> Supplied records
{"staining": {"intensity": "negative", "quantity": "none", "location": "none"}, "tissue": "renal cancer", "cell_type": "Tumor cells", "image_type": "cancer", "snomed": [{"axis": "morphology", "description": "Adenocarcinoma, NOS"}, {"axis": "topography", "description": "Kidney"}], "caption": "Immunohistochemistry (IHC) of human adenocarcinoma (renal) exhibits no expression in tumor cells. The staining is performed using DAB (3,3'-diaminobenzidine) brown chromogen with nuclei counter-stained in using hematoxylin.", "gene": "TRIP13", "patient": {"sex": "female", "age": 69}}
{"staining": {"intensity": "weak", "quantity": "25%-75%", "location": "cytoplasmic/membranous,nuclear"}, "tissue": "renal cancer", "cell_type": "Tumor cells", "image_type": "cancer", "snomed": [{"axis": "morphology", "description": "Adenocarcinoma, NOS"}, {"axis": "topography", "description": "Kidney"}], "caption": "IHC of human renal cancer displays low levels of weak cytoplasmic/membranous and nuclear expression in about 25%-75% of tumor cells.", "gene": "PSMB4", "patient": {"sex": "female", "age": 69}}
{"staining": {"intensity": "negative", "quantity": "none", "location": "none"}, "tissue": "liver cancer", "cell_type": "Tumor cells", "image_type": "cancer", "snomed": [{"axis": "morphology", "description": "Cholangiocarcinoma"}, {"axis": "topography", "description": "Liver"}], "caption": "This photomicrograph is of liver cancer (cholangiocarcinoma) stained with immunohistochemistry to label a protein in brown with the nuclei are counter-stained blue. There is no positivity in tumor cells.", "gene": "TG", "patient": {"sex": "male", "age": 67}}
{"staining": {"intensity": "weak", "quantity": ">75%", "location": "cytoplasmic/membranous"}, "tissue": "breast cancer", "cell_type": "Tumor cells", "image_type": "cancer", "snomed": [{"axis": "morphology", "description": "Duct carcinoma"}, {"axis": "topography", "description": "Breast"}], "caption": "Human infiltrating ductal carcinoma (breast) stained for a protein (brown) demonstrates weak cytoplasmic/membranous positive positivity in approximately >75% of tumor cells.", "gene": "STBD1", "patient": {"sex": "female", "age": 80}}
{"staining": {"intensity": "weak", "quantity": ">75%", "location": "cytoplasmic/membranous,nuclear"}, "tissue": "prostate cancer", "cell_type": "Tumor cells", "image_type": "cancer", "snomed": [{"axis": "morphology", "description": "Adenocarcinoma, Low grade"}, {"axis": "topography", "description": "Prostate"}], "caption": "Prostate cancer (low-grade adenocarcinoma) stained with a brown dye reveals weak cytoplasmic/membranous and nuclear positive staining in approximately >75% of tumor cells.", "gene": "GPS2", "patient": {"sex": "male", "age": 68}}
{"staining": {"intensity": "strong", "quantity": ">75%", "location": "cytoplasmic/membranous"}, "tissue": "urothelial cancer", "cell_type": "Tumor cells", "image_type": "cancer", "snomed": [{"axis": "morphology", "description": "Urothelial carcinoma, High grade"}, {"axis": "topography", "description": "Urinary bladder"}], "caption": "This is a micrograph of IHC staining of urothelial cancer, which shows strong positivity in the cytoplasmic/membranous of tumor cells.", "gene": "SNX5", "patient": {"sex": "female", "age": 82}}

> Task objective
Write the material out once more, exactly as it reads.

> Written solution
{"staining": {"intensity": "negative", "quantity": "none", "location": "none"}, "tissue": "renal cancer", "cell_type": "Tumor cells", "image_type": "cancer", "snomed": [{"axis": "morphology", "description": "Adenocarcinoma, NOS"}, {"axis": "topography", "description": "Kidney"}], "caption": "Immunohistochemistry (IHC) of human adenocarcinoma (renal) exhibits no expression in tumor cells. The staining is performed using DAB (3,3'-diaminobenzidine) brown chromogen with nuclei counter-stained in using hematoxylin.", "gene": "TRIP13", "patient": {"sex": "female", "age": 69}}
{"staining": {"intensity": "weak", "quantity": "25%-75%", "location": "cytoplasmic/membranous,nuclear"}, "tissue": "renal cancer", "cell_type": "Tumor cells", "image_type": "cancer", "snomed": [{"axis": "morphology", "description": "Adenocarcinoma, NOS"}, {"axis": "topography", "description": "Kidney"}], "caption": "IHC of human renal cancer displays low levels of weak cytoplasmic/membranous and nuclear expression in about 25%-75% of tumor cells.", "gene": "PSMB4", "patient": {"sex": "female", "age": 69}}
{"staining": {"intensity": "negative", "quantity": "none", "location": "none"}, "tissue": "liver cancer", "cell_type": "Tumor cells", "image_type": "cancer", "snomed": [{"axis": "morphology", "description": "Cholangiocarcinoma"}, {"axis": "topography", "description": "Liver"}], "caption": "This photomicrograph is of liver cancer (cholangiocarcinoma) stained with immunohistochemistry to label a protein in brown with the nuclei are counter-stained blue. There is no positivity in tumor cells.", "gene": "TG", "patient": {"sex": "male", "age": 67}}
{"staining": {"intensity": "weak", "quantity": ">75%", "location": "cytoplasmic/membranous"}, "tissue": "breast cancer", "cell_type": "Tumor cells", "image_type": "cancer", "snomed": [{"axis": "morphology", "description": "Duct carcinoma"}, {"axis": "topography", "description": "Breast"}], "caption": "Human infiltrating ductal carcinoma (breast) stained for a protein (brown) demonstrates weak cytoplasmic/membranous positive positivity in approximately >75% of tumor cells.", "gene": "STBD1", "patient": {"sex": "female", "age": 80}}
{"staining": {"intensity": "weak", "quantity": ">75%", "location": "cytoplasmic/membranous,nuclear"}, "tissue": "prostate cancer", "cell_type": "Tumor cells", "image_type": "cancer", "snomed": [{"axis": "morphology", "description": "Adenocarcinoma, Low grade"}, {"axis": "topography", "description": "Prostate"}], "caption": "Prostate cancer (low-grade adenocarcinoma) stained with a brown dye reveals weak cytoplasmic/membranous and nuclear positive staining in approximately >75% of tumor cells.", "gene": "GPS2", "patient": {"sex": "male", "age": 68}}
{"staining": {"intensity": "strong", "quantity": ">75%", "location": "cytoplasmic/membranous"}, "tissue": "urothelial cancer", "cell_type": "Tumor cells", "image_type": "cancer", "snomed": [{"axis": "morphology", "description": "Urothelial carcinoma, High grade"}, {"axis": "topography", "description": "Urinary bladder"}], "caption": "This is a micrograph of IHC staining of urothelial cancer, which shows strong positivity in the cytoplasmic/membranous of tumor cells.", "gene": "SNX5", "patient": {"sex": "female", "age": 82}}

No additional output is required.